- 本文抜粋:
'''
山陰合同銀行(1997年竣工 14階建)

貨幣社会だったイエスの時代

1.貨幣経済の下、各種の貨幣が流通していた

 福音書には、お金の話がよく出てきます。
 当時の世界が、貨幣経済であったことがわかります。
 貨幣が、当時の社会の隅々にまで流通していたようです。

 1.1 ローマの貨幣が流通していた

 デナリオン銀貨は、ローマ皇帝の肖像が付いているローマの貨幣でした。
 ローマ帝国の支配下にあったユダヤ地方では、
 ローマの貨幣が、流通していたことがわかります。

 「デナリオン銀貨を見せなさい。そこには、だれの肖像と銘があるか。」
 彼らが「皇帝のものです」と言うと、
 ルカによる福音書 20章24節

 「見せなさい」と言われて、すぐに出せた所を見ると
 ある特定の人々だけでなく、一般の人に広く行き渡っていたと言えます。
 そして、いつも持ち歩ける位の額だったこともわかります。

 今で言う10万円とか100万円というような、
 普通は持ち歩かないであろう「高額な貨幣」ではなかったようです。
 今で言う5千円札とか、1万円札程度だったのでしょう。

 1.2 ユダヤの貨幣が流通していた

 神殿では、レプトン銅貨がささげられていますので、
 これはユダヤの貨幣であったことがわかります。
'''
- 実施タスク:
[1] 本文抜粋によると、デナリオン銀貨には誰の肖像が付いていたか。
[2] 本文抜粋から「デナリオン銀貨は、ローマ皇帝の肖像が付いているローマの貨幣でした。」から「普通は持ち歩かないであろう「高額な貨幣」ではなかったようです。」までの部分を一字一句変えずに引用せよ。

- ソースデータ:
'''
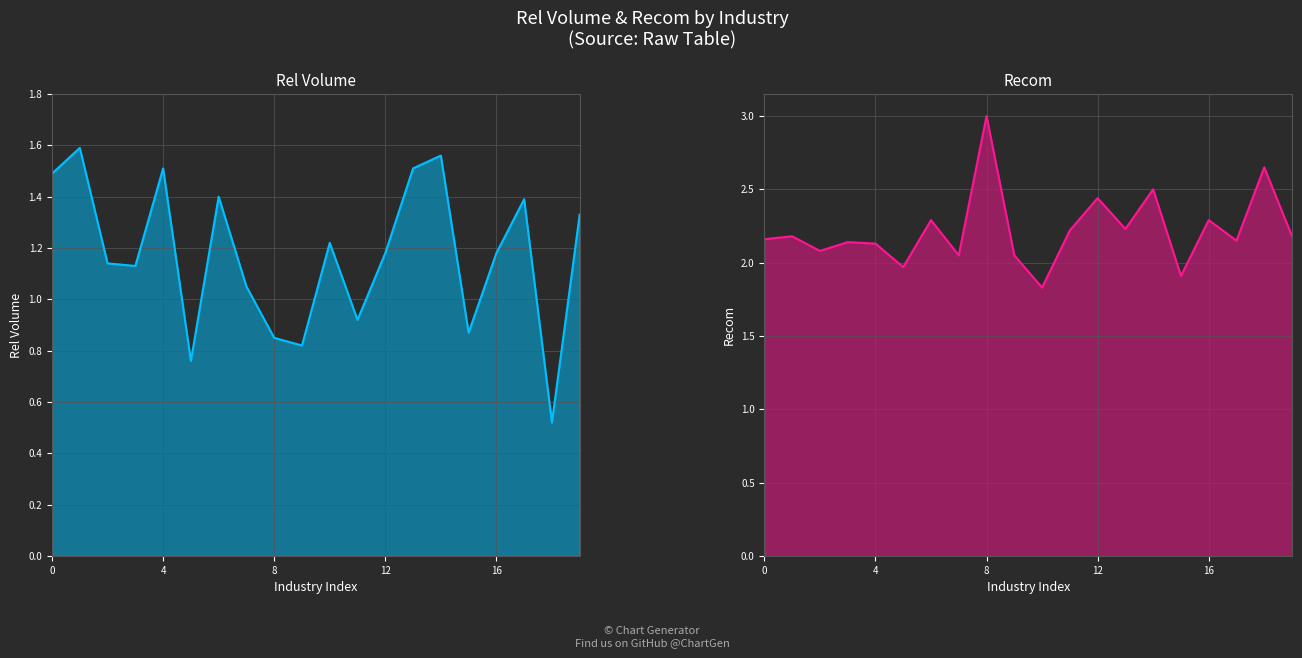

What is the maximum value shown in the chart?

3.0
'''
- 想定回答:
[1] ローマ皇帝の肖像が付いていた。

[2]
デナリオン銀貨は、ローマ皇帝の肖像が付いているローマの貨幣でした。
 ローマ帝国の支配下にあったユダヤ地方では、
 ローマの貨幣が、流通していたことがわかります。

 「デナリオン銀貨を見せなさい。そこには、だれの肖像と銘があるか。」
 彼らが「皇帝のものです」と言うと、
 ルカによる福音書 20章24節

 「見せなさい」と言われて、すぐに出せた所を見ると
 ある特定の人々だけでなく、一般の人に広く行き渡っていたと言えます。
 そして、いつも持ち歩ける位の額だったこともわかります。

 今で言う10万円とか100万円というような、
 普通は持ち歩かないであろう「高額な貨幣」ではなかったようです。